§ Challenge
Reproduce everything from the start of the material below down through the line containing "Number of furniture", leaving out the pictures.

Stored dataset items
** Begin **

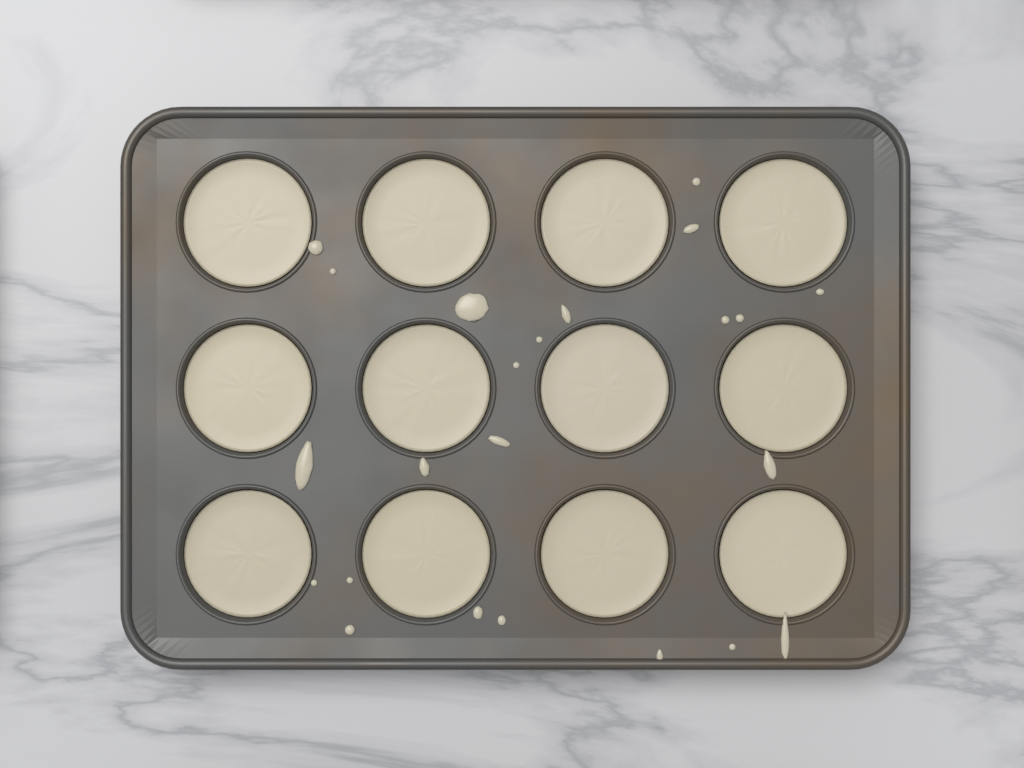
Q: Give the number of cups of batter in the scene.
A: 12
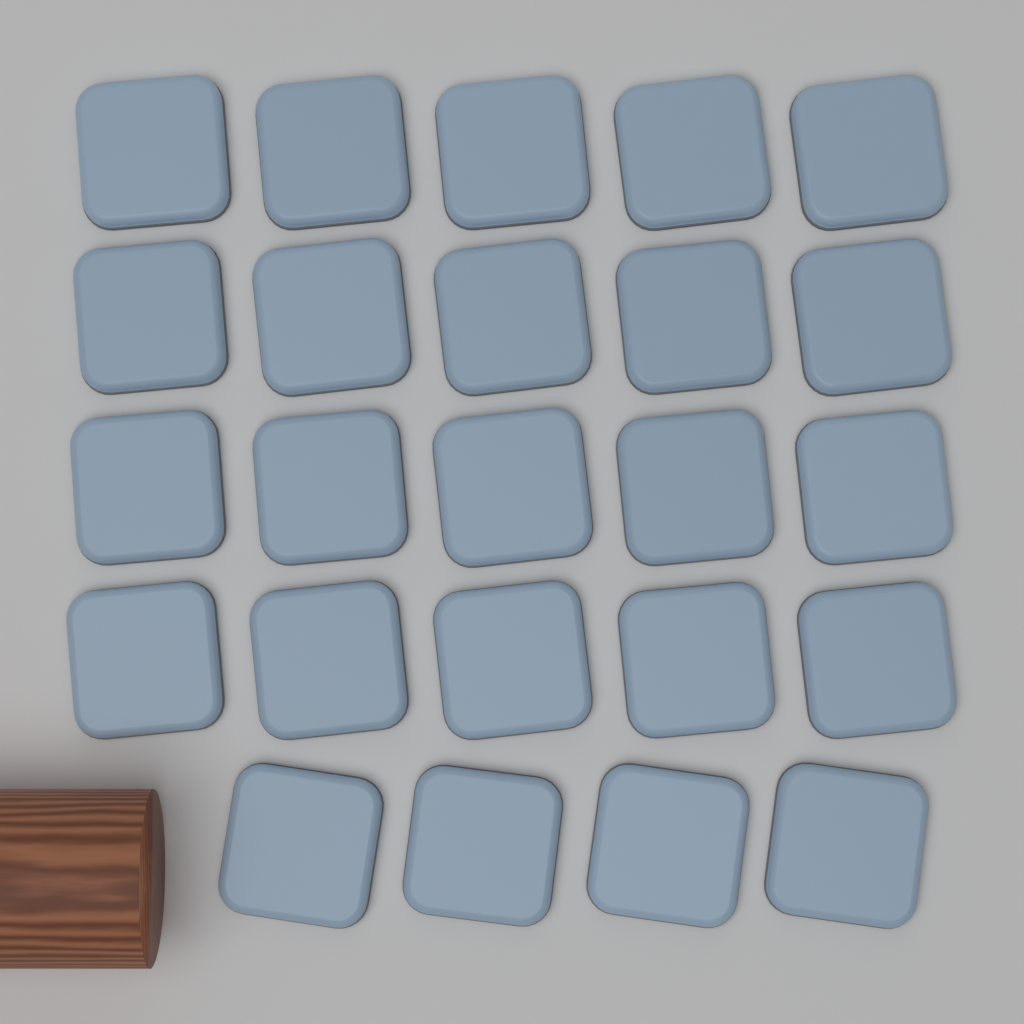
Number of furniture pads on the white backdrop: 24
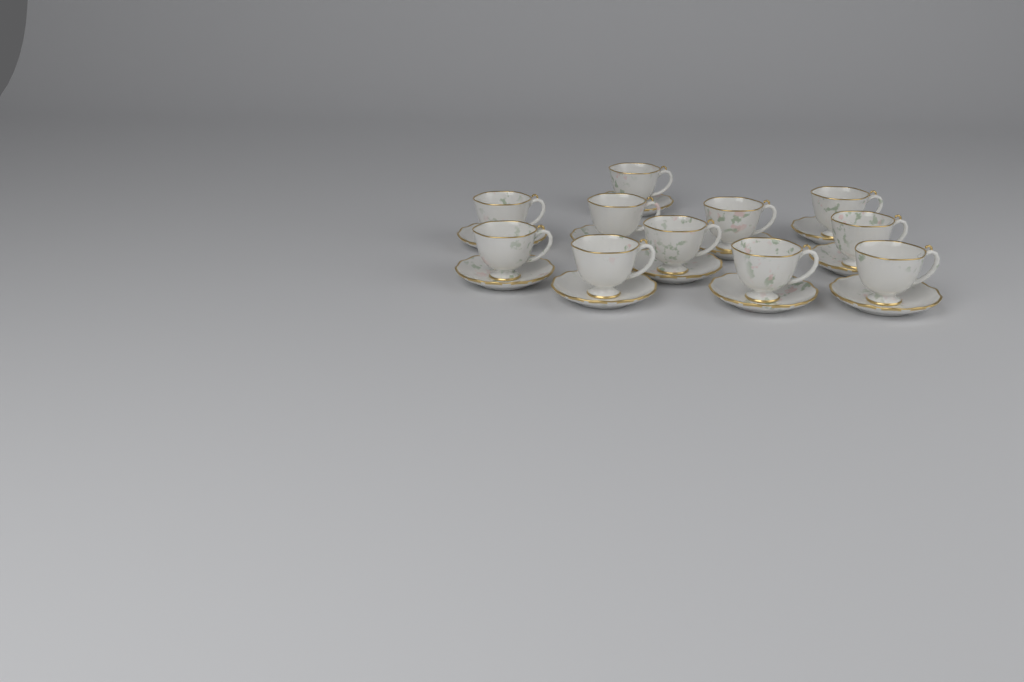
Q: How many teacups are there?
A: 11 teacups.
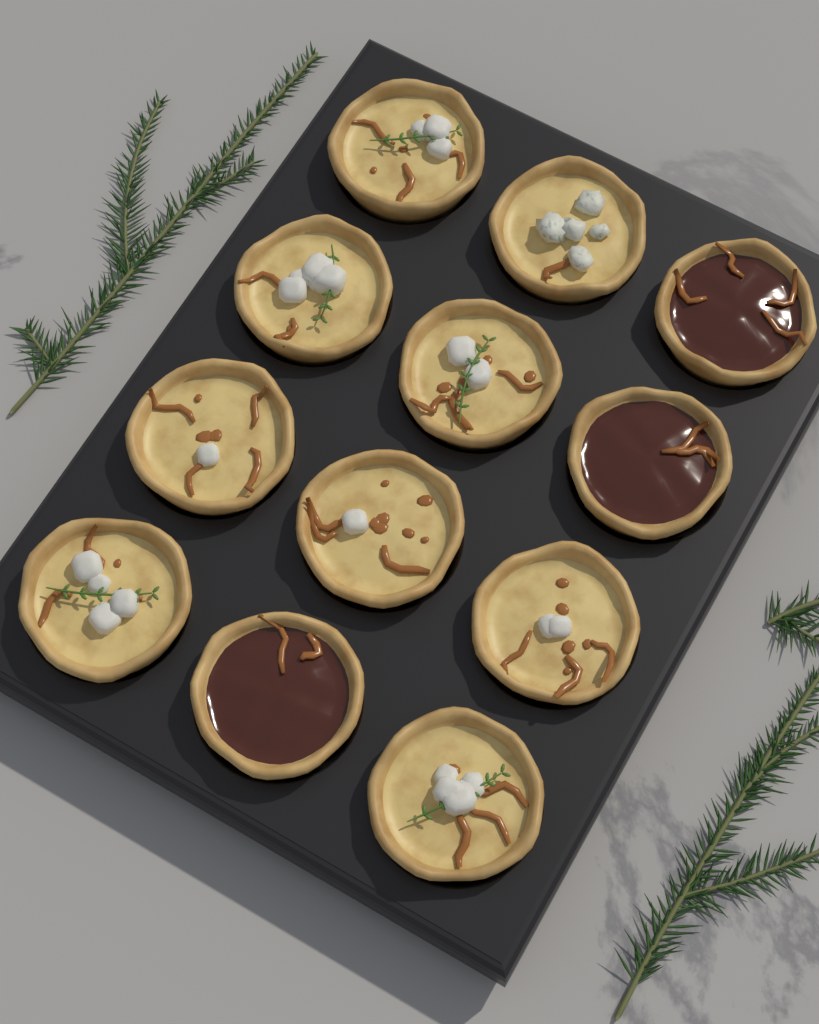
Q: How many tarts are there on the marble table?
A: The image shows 12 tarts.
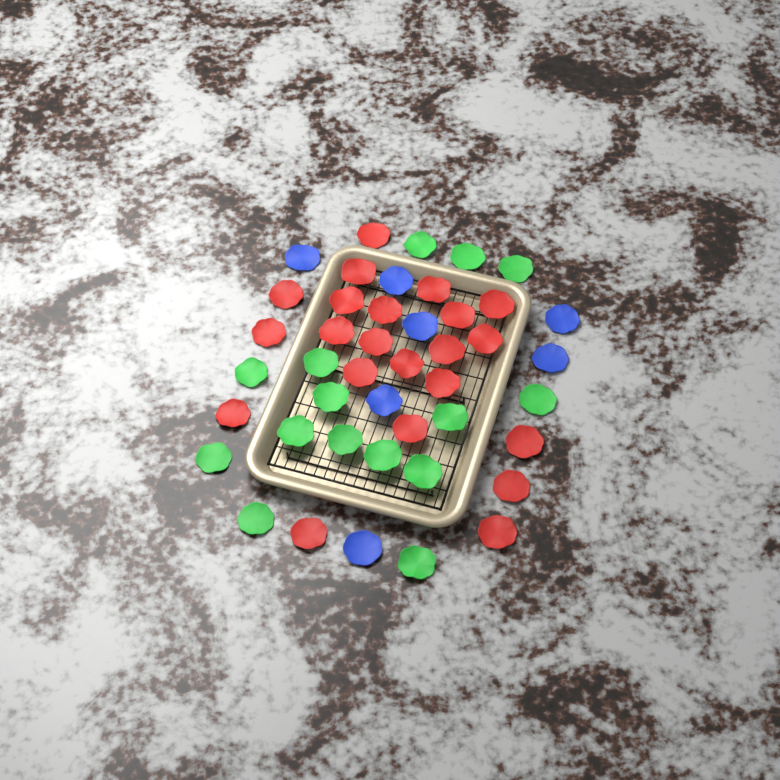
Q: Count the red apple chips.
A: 22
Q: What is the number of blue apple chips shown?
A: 7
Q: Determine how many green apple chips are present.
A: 15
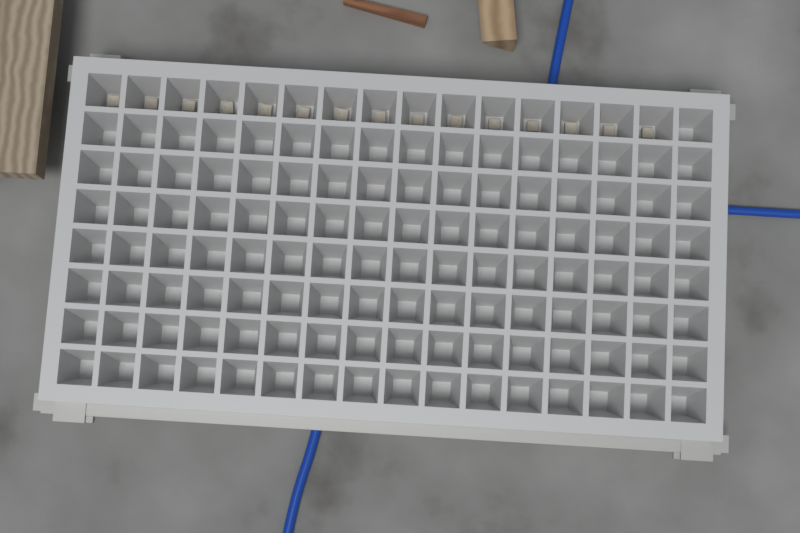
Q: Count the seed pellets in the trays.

** End **

§ Response
Q: Give the number of cups of batter in the scene.
A: 12
Number of furniture pads on the white backdrop: 24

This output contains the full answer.